Emma Thompson is brilliant as “Mary Poppins” author, P.L. Travers, who flew to Los Angeles from London in 1961 to negotiate with the Walt Disney Studios the possibility of bringing “Mary Poppins” to the big screen. At that point Walt Disney, portrayed for the first time ever on screen by Tom Hanks, had been trying to secure the film rights for nearly 20 years. During her stay we learn through flashback about the difficult childhood that inspired Travers’ writing and the creation of the flying nanny.
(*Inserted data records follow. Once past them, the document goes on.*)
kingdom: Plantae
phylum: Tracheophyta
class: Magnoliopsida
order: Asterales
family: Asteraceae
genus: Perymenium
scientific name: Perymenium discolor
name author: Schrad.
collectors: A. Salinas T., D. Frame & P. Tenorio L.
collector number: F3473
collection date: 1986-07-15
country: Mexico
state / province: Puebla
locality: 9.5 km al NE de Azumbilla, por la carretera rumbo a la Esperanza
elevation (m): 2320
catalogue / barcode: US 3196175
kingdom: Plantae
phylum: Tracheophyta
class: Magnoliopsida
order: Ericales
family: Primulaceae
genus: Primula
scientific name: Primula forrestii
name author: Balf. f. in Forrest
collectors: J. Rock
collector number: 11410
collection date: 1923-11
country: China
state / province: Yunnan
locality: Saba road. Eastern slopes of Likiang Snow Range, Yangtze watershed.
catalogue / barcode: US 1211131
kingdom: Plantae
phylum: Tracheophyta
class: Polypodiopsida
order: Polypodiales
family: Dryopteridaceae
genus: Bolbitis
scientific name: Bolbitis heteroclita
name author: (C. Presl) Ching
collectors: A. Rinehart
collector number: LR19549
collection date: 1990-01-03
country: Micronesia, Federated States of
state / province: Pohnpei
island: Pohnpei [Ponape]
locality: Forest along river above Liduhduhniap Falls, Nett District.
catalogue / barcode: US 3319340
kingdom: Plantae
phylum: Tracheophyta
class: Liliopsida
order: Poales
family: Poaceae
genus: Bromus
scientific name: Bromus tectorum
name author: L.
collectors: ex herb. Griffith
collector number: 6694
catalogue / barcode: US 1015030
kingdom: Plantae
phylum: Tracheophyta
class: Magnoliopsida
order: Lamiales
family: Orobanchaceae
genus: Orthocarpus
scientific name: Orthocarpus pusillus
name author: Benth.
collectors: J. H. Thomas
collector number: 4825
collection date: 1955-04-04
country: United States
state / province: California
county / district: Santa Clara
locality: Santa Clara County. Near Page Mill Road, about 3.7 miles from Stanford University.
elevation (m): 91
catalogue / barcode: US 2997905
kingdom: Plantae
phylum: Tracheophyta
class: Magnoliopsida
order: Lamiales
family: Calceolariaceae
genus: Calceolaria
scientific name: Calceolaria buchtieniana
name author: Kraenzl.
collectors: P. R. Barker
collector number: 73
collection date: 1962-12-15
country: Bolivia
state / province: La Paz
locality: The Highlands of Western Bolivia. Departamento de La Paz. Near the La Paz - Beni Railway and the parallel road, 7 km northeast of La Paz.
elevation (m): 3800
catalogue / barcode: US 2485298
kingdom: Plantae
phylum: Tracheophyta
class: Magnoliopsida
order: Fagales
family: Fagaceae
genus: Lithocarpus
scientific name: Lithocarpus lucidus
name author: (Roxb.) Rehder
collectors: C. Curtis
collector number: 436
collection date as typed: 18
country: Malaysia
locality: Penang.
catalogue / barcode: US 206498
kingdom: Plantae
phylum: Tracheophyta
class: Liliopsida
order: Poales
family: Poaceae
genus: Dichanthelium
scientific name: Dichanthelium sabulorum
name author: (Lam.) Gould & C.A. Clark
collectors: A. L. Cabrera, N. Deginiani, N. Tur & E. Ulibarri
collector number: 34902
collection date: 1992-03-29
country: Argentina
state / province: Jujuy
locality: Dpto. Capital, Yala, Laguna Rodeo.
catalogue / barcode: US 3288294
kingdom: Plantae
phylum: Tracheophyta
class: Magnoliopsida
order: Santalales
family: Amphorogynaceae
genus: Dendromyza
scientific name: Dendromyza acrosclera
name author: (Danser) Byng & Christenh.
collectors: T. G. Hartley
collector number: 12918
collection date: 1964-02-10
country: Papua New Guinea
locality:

As mentioned above this isn’t a sugar-coated story although there are fun moments for the Disney aficionado like when Walt and Mrs. Travers visit Disneyland, or Mrs. Travers reaction when the songwriting Sherman Brothers, depicted by B.J. Novak as Robert and Jason Schwartzman as Richard, play “Let’s Go Fly a Kite” for the first time. Colin Farrell portrays Travers’ alcoholic father who brought fantasy and imagination into her childhood, but also tragedy, while her mother, Ruth Wilson, seems to constantly be on the edge of nervous breakdown – this is not situations a child should have to deal with in real life or on the screen, which is why I applaud the PG-13 rating.
We see Walt Disney having a drink and snuffing out a cigarette, which the Walt Disney Company could have easily ignored, but Walt did have his vices and they were honest about it. I don’t know who else you could have gotten to play Walt, and while Hanks doesn’t have quite the right look, he does a great job capturing the essence and mannerisms of Walt Disney.
I had the opportunity to see Richard Sherman several times at the D23 Fan Expo this past summer as he spoke about his experiences work with Walt and on “Mary Poppins,” and I feel like the film captured those stories only he could retell. Schwartzman, who spend a lot of time with Sherman prior to and during filming, honored him with his performance and Novak did well capturing the prickliness of his later brother, Bob. Bradley Whitford as screenwriter Don DaGradi, Paul Giamatti as Travers’ driver in Los Angeles, Ralph, and Melanie Paxson as Walt’s secretary Dolly, did a fantastic job portraying people and ‘cast members’ that truly embodied the Disney spirit.
The pacing of “Saving Mr. Banks” is at points slow because of the back and forth between the present and the flashbacks of Travers’ youth. As an adult Disney fan, I found this previously unknown story fascinating as a drama for adults, but could see where younger audience members could be bored. If you haven’t seen “Mary Poppins,” the film will hold little appeal for you. Caring about “Mary Poppins” and knowing that the film came close to never being made is what makes it matter. Also, if you haven’t seen “Mary Poppins” go watch it right now!
With great performances by all, including Annie Rose Buckley, the young actress who is mesmerizing as Ginty, a.k.a. P.L. Travers as a child, the intrigue behind how Disney was going to move Mrs. Travers to their cause, and moments that will make any “Mary Poppins” fans smile, “Saving Mr. Banks” is a captivating film that I recommend for the New Year, but watching “Mary Poppins” to seeing it is definitely a prerequisite.
I give “Saving Mr. Banks” a 4 out 5 stars. “Saving Mr. Banks” is currently playing in theaters everywhere.